The Offer: South Korea is one of the most densely populated countries in the world, which can make shopping for groceries difficult. So, instead of making Seoul residents go to the grocery store, UK-based grocery chain Tesco, rebranded in-country as Homeplus, brought the grocery store to them. The chain worked with agency Cheil Worldwide to set up virtual 2D grocery shelves in the Seoul subway system, where there is underground Wi-Fi.
The Data: The brand reported increased activity as a result of the campaign: Registered Homeplus online members increased by 76%, while online sales jumped by 130%, making its e-commerce site a close second to Korean retailer giant E-mart. More than 10,200 consumers used their smartphones to participate in the campaign.

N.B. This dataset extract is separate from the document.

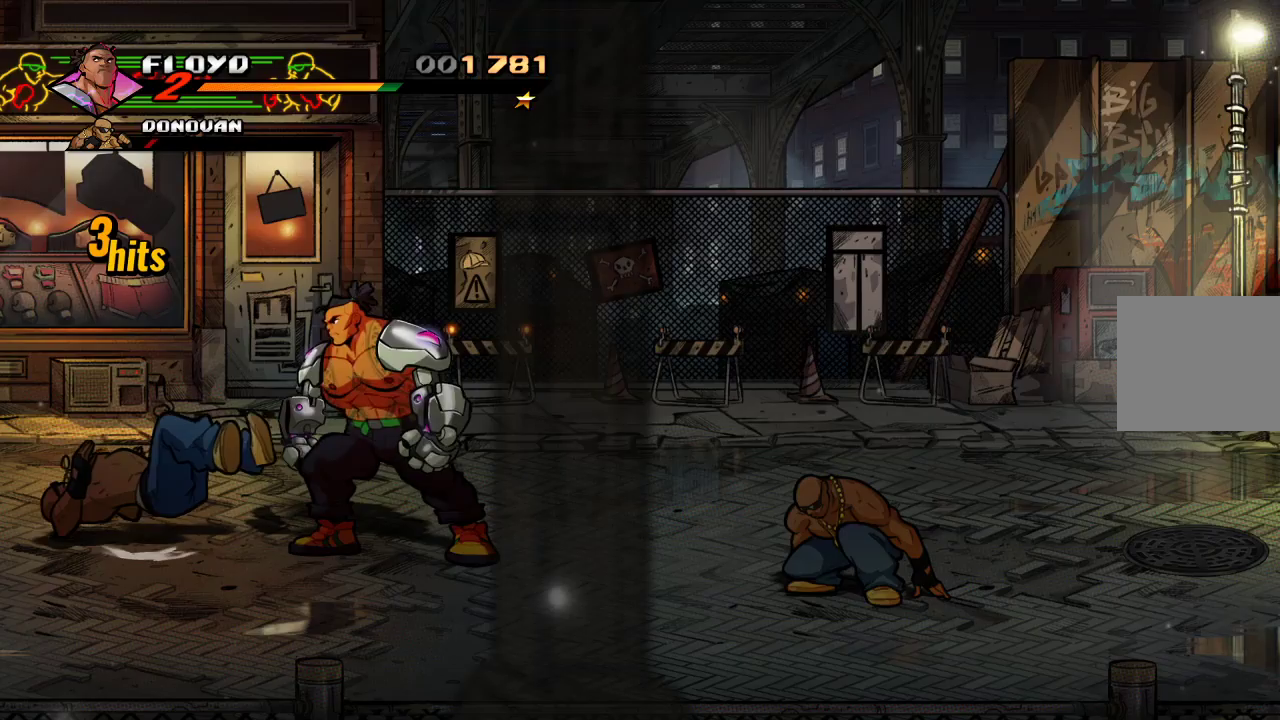
{"buttons": [], "left_stick": "down-right", "right_stick": "center", "events": [[100, "left_stick", "down-right"]]}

The Homeplus app is the number one shopping app in the country, with more than 900,000 downloads since April 2011.
The Channel: The campaign’s success spawned an expansion of the trial, with virtual stores introduced at more than 20 bus stops across South Korea.

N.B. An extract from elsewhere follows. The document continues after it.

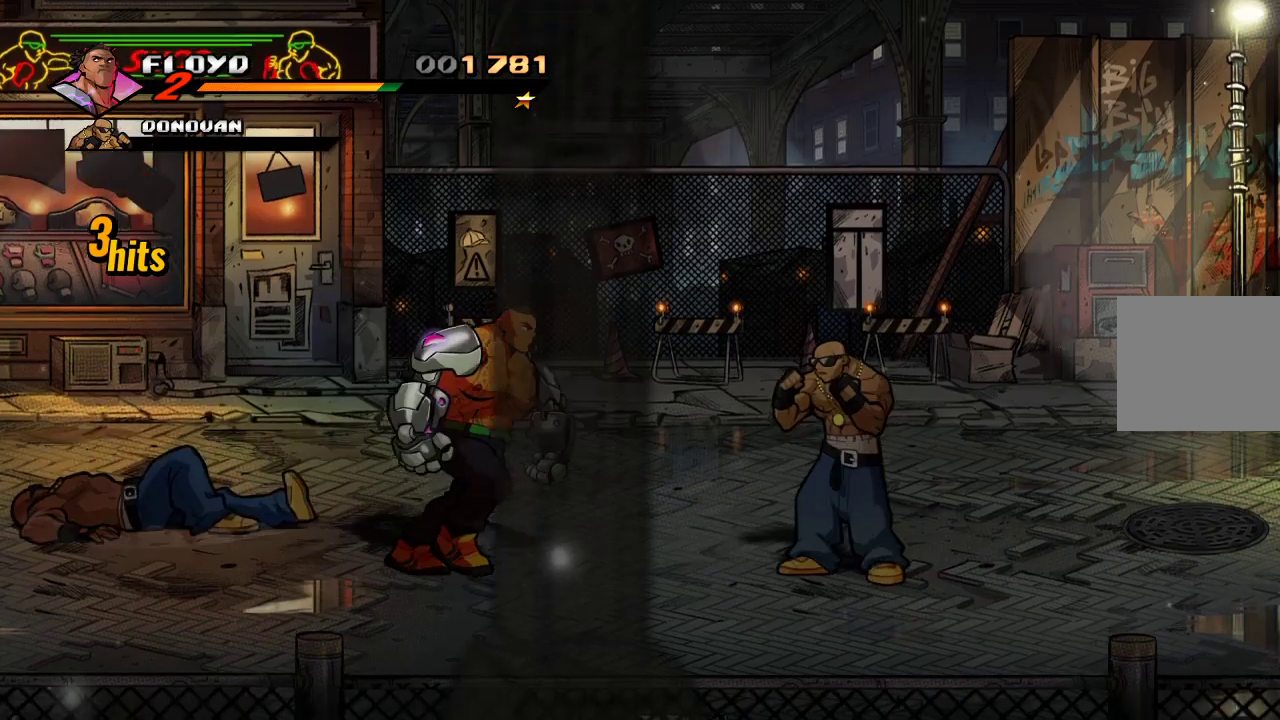
{"buttons": [], "left_stick": "center", "right_stick": "center", "events": [[233, "left_stick", "right"], [400, "SQUARE", "down"], [433, "left_stick", "center"], [500, "SQUARE", "up"]]}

The Creative: While waiting for their trains, riders who downloaded an app could use their smartphones to scan QR codes, causing selected items to automatically appear in online shopping carts. Orders placed before 1 p.m. were delivered the same day.
Thomas Mueller is global director and practice leader of customer experience at Siegel+Gale, a strategic branding firm, where he has done work for American Express, Nokia, LexisNexis and others. He was hired as one of the first Razorfish design directors in 1995. Read our Q&A with Thomas for more.
This is brilliant category disruption and service design innovation as a result of outstanding observation, ethnography and insight work. Best of all is how it raises awareness and allows customers to make simple transactions. Online grocery shopping is shown to be fun and more experiential than just browsing individual items on a small screen. This is QR codes done right.